**PASSAGE SHOWN:**
>> begin
What Track Will the New Fiber Heat Follow?

March 1st, 2016 by · 3 Comments

This Industry Viewpoint was contributed by David W Wang

Recently we had two pieces of eye-opening news on fiber optic network. One is Google Fiber made an agreement with the City of Huntsville, Alabama to bring high speed broadband Internet to the community. The nuance for this case is that Google will use the fiber network the Huntsville Municipal Utilities is building in the city, rather than laying the network by itself as it did in elsewhere like Oklahoma City.

The second news is Verizon Communications will buy part of XO Communications – its fiber-optic network business for about $1.8 billion. Verizon said the deal will include XO’s fiber-based Internet protocol and Ethernet networks that will help serve its enterprise and wholesale customers. Thus the niche value of XO’s fiber network to Verizon seemingly rests on the metro/local Ethernet transport and access to the enterprise buildings or compounds (the so called “lit buildings”).

This tells us, from the infrastructure development standpoint, giants like Verizon, AT&T and Google nowadays are mostly interested in nothing but two items: fiber optic network and wireless spectrum, which are the cornerstones for the next generation communications to take off. (Note: Verizon’s recent let-go of some its fiber assets in CA, TX and FL to Frontier is a different story because they happen to be part of the service bundle to spin off there.)

As a matter of fact, fiber is even more fundamental than spectrum: without fiber optic network, the spectrum can’t really function alone for the 4G LTE and incoming 5G data centric wireless network and services. Wireless -macro traffic from one cell tower pumped by small cell or WiFi or DAS to the network backbone, must rely on the wireline solution namely fiber optic network deployed to be backhauled and then transported fast and seamlessly to other destination towers.
>> end
**DATA:**
>> begin
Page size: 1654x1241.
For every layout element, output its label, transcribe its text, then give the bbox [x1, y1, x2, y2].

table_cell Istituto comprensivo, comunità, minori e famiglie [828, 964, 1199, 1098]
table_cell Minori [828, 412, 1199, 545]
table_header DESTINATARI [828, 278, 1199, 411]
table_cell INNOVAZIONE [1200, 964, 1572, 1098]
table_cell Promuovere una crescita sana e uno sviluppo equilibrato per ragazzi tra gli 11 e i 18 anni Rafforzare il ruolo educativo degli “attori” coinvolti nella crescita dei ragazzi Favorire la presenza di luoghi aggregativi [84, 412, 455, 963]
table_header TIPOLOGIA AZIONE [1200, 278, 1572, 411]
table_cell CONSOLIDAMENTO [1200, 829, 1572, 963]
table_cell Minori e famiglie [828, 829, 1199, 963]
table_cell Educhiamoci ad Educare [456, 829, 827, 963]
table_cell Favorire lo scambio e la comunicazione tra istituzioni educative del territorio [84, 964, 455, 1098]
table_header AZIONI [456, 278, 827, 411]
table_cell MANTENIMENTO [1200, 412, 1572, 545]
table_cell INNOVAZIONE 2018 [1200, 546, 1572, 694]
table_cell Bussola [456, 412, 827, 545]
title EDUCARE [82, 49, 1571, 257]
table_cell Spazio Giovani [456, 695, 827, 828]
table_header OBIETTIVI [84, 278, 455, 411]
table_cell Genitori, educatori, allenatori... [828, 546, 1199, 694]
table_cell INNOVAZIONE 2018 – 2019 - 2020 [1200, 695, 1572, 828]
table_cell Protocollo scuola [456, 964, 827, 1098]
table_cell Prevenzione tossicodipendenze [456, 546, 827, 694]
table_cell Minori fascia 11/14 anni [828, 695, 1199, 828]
>> end
**TASK TO COMPLETE:**
How would the article on fiber optic networks continue? Write the next part, picking up right after its final sentence about backhauling wireless traffic over fiber.

**RESPONSE TO THE TASK:**
Fiber therefore is everything to the telecom/IT industry today and tomorrow. Such a statement, however, may scare some folks still haunted by the so called “glut of fiber lines” back to the start of this century. What went wrong back then? The answer is simple: wrong location and timing. Wrong location means back then the fiber construction was very tilted towards the long haul and undersea cable legs, while the local and access ends remained mostly copper, hence lack of robust drivers for the Internet traffic. Wrong timing means while the new fiber network would need both long haul and local/metro buildout, they could hardly happen in parallel. So the long haul or backbone part went hot first. Unfortunately the stock market and investment return cycle then couldn’t wait long enough for the local/metro fiber network to catch up, before the long haul fiber frenzy bubbled out.

What happened after that was even more amazing. From 2001 to 2010, nearly a decade the US market was so shadowed by this “fiber glut” nightmare that many telcos and ISPs dared not to move further with their fiber deployment. (Note: Verizon was an exception though as it had the vision back in 2004-2005 to roll out its fiber to the home (FTTH) solution known as FioS, which to date remains as one of the two major revenue drivers for the company, besides wireless.). As the result, while a big part of the US local Internet services remained on the DSL and ISDN level over the copper lines, the other parts of the world, Asia Pacific countries in particular, have been quickly and aggressively building out their broadband fiber network nationwide all the way to homes and offices.

By the year 2010, Internet industry surveys showed the “developed countries” like the US and Western Europe were actually falling behind in Internet broadband services in terms of access speed and geographic coverage. In many US tier 2 and 3 urban regions, not even mentioning the rural areas, the Internet access speed was slow just like crawling.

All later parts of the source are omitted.